The H200 isn’t Nvidia’s latest and greatest. It belongs to the Hopper generation, which has already been eclipsed by Nvidia’s newer Blackwell chips and its upcoming Rubin line.
But here’s the catch: the H200 is still extremely powerful, widely used in large-scale AI training and inference — and critically, Chinese chipmakers haven’t yet matched its performance.
That’s what makes this moment so delicate.
Allowing H200 imports could give Chinese AI companies a near-term boost, but it may also slow the momentum of China’s domestic chip industry, which Beijing has been aggressively trying to accelerate.
From Nvidia’s perspective, this is classic tightrope walking.
The company has largely shifted production capacity toward Blackwell, making H200 supply relatively scarce. Releasing limited volumes to China lets Nvidia:
Monetize older-generation inventory
Re-enter a massive AI market without fully reopening the floodgates
Stay aligned with U.S. policy constraints
It’s a controlled release, not a full reset.
Nvidia has also told Chinese clients it plans to add new production capacity for the H200, with orders opening in Q2 2026 — another signal that the company sees ongoing, but carefully managed, demand.
This isn’t just about chips. It’s about AI geopolitics entering a new phase.
Under Biden, the strategy was blunt: block advanced AI hardware to China.
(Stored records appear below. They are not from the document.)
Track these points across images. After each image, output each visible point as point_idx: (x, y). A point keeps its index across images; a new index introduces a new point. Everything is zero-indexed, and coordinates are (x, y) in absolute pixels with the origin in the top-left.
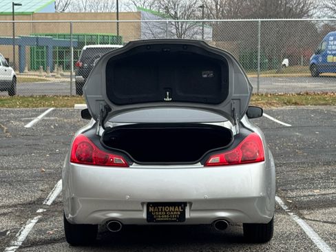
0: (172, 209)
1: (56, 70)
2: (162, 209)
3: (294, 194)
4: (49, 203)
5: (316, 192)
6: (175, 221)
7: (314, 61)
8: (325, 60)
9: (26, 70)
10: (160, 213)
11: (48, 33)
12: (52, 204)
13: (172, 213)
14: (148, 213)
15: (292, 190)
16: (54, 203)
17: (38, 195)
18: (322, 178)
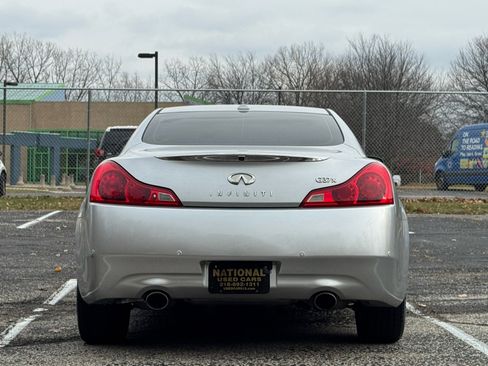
0: (248, 272)
1: (64, 182)
2: (232, 273)
3: (429, 298)
4: (52, 303)
5: (463, 296)
6: (253, 292)
7: (442, 168)
8: (456, 166)
9: (21, 182)
10: (230, 280)
11: (55, 129)
12: (57, 304)
13: (248, 279)
14: (212, 279)
15: (425, 295)
16: (60, 303)
17: (36, 294)
18: (468, 283)
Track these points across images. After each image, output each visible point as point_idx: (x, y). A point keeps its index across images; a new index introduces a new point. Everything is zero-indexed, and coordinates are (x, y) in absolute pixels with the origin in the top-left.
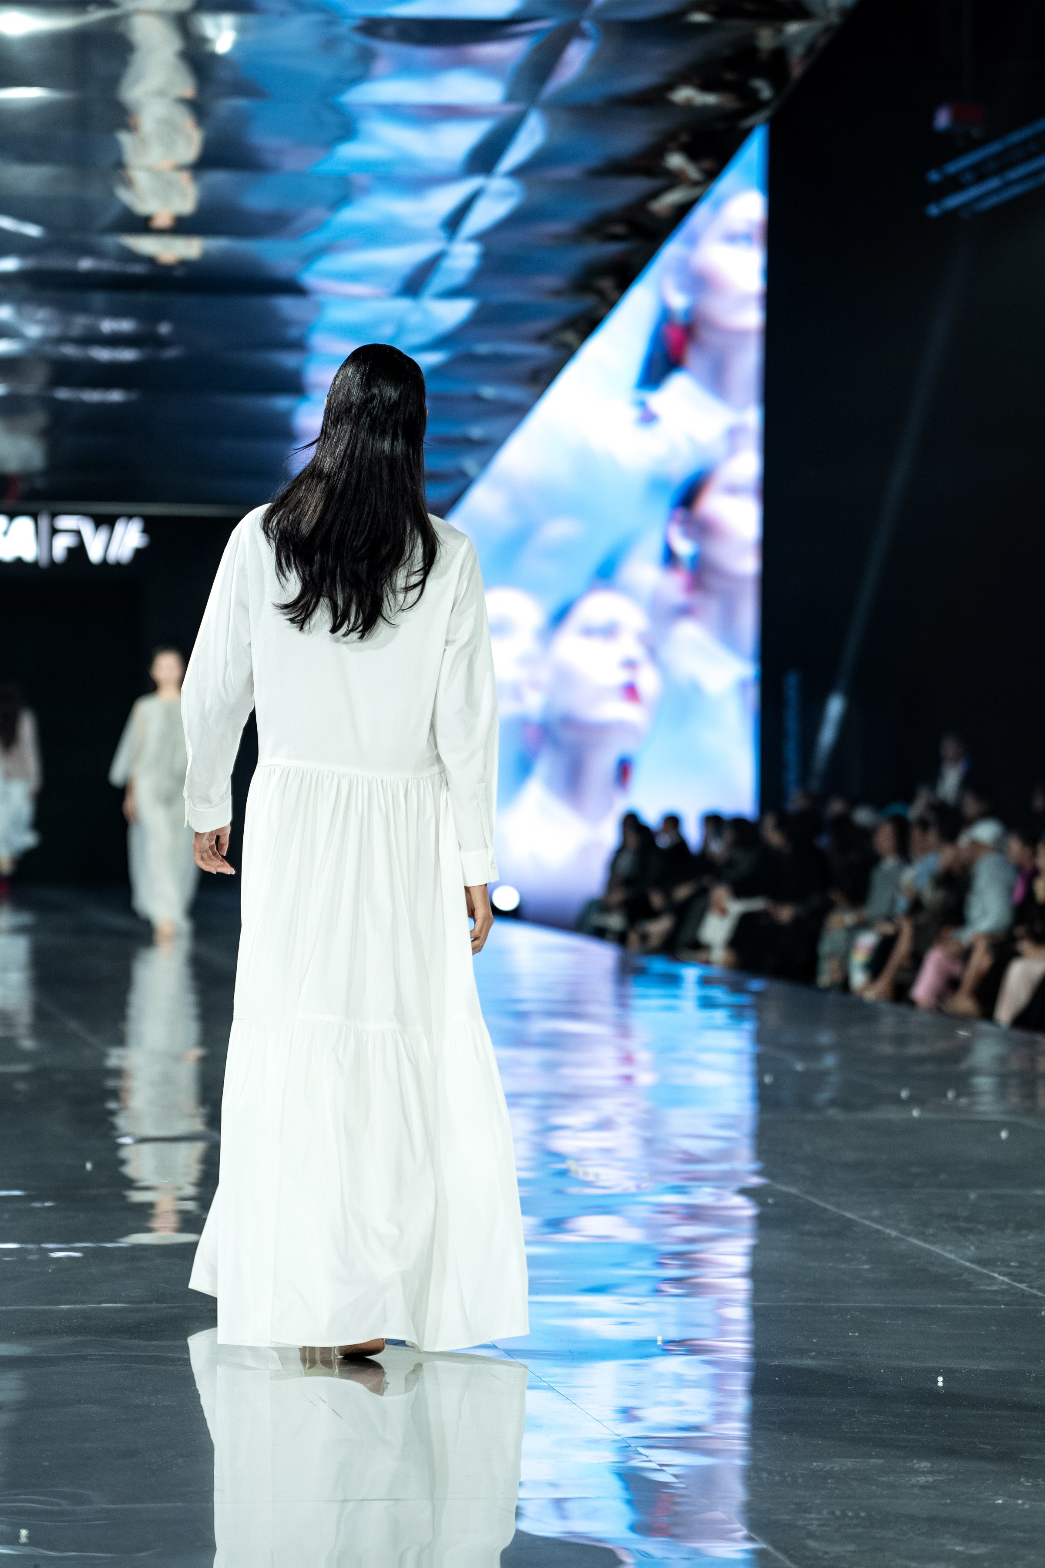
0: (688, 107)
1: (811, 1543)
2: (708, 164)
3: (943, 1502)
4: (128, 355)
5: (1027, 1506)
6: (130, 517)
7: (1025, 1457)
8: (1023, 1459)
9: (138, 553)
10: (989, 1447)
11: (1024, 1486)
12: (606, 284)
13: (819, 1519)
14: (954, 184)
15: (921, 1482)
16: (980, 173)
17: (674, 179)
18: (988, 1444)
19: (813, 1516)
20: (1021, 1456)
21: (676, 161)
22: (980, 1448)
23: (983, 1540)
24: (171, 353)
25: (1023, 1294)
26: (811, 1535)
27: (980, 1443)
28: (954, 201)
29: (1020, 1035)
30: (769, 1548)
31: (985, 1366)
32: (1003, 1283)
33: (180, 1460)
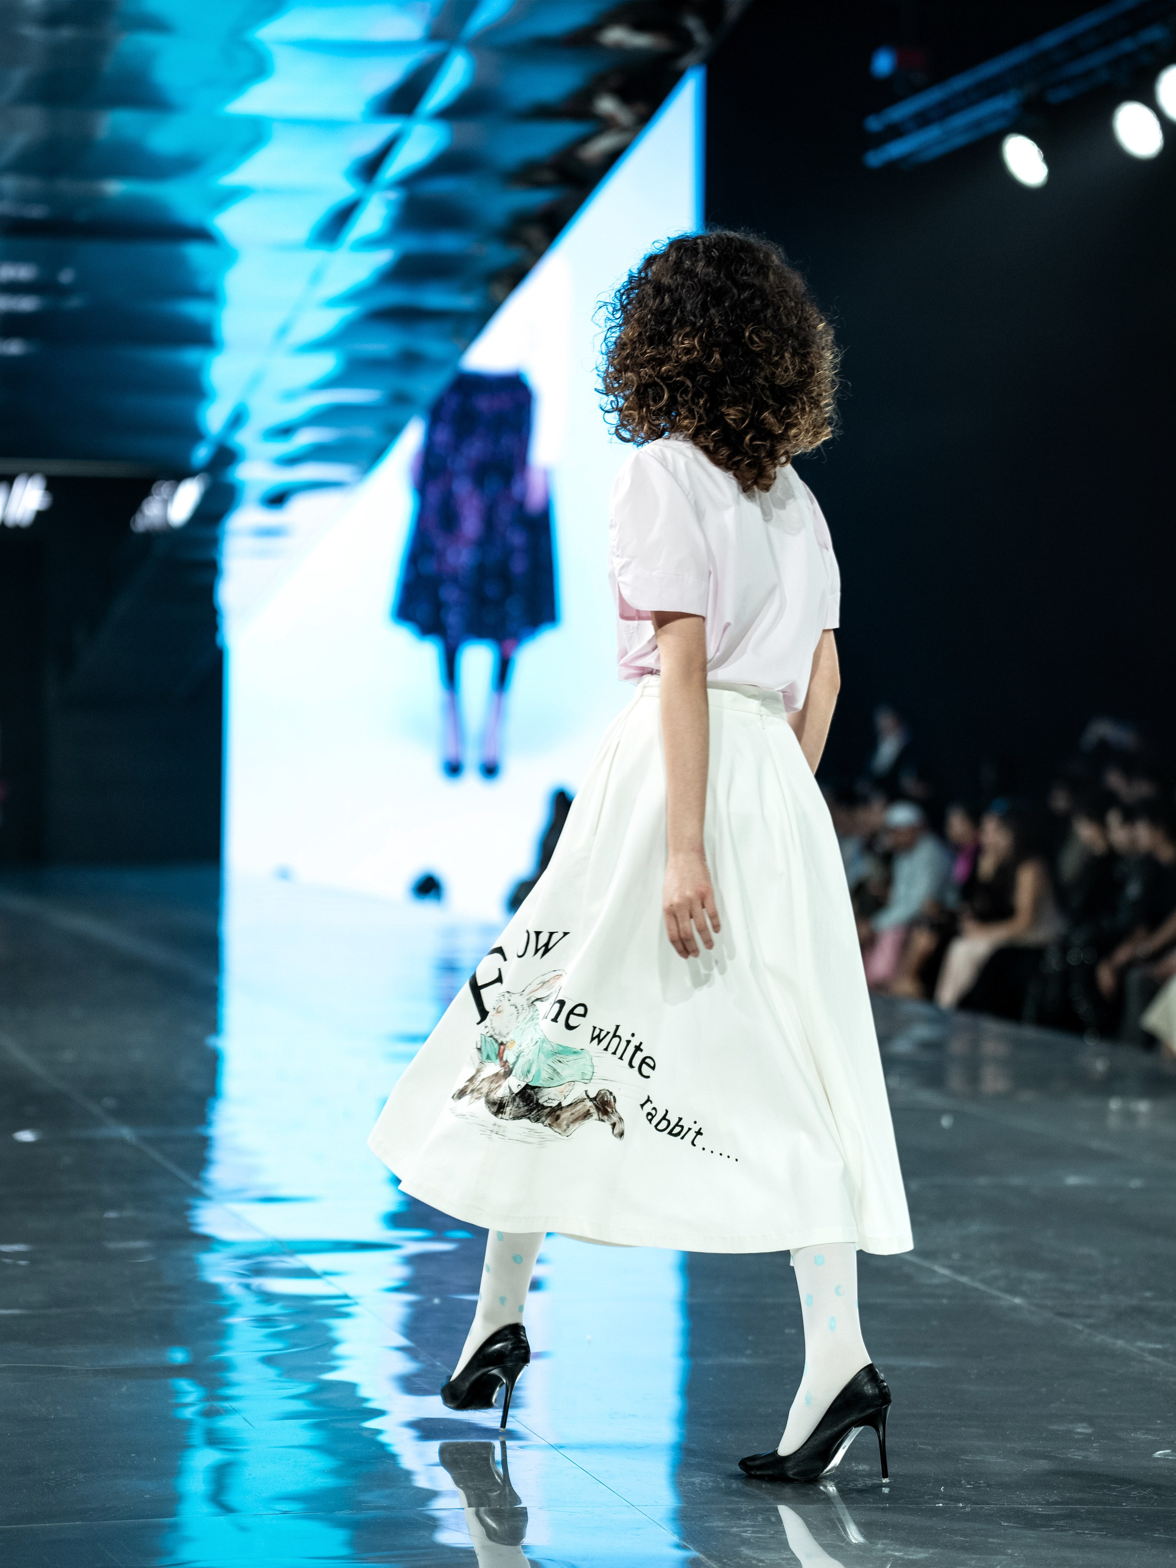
0: (619, 49)
1: (746, 1551)
2: (641, 108)
3: (882, 1506)
4: (27, 304)
5: (968, 1509)
6: (30, 474)
7: (967, 1458)
8: (964, 1459)
9: (40, 515)
10: (929, 1448)
11: (965, 1489)
12: (534, 234)
13: (753, 1526)
14: (895, 132)
15: (859, 1485)
16: (923, 120)
17: (605, 124)
18: (928, 1444)
19: (747, 1522)
20: (962, 1457)
21: (607, 105)
22: (920, 1449)
23: (922, 1545)
24: (74, 303)
25: (964, 1286)
26: (745, 1542)
27: (921, 1444)
28: (896, 149)
29: (963, 1019)
30: (701, 1556)
31: (925, 1363)
32: (944, 1276)
33: (80, 1476)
Under Trump, the approach is more transactional — allow access, but tax it, monitor it, and control the volume.
For Nvidia, this could reopen billions in revenue.
For China, it offers short-term relief — but risks long-term dependence.
For the global AI race, it signals that decoupling is giving way to conditional re-coupling.
This move doesn’t end the chip war. It reframes it.
Instead of outright bans, we’re entering an era of licensed access, strategic throttling, and political oversight baked directly into silicon supply chains.
Nvidia isn’t just shipping chips again.
It’s shipping them under a new rulebook — one where AI hardware is no longer just technology, but leverage.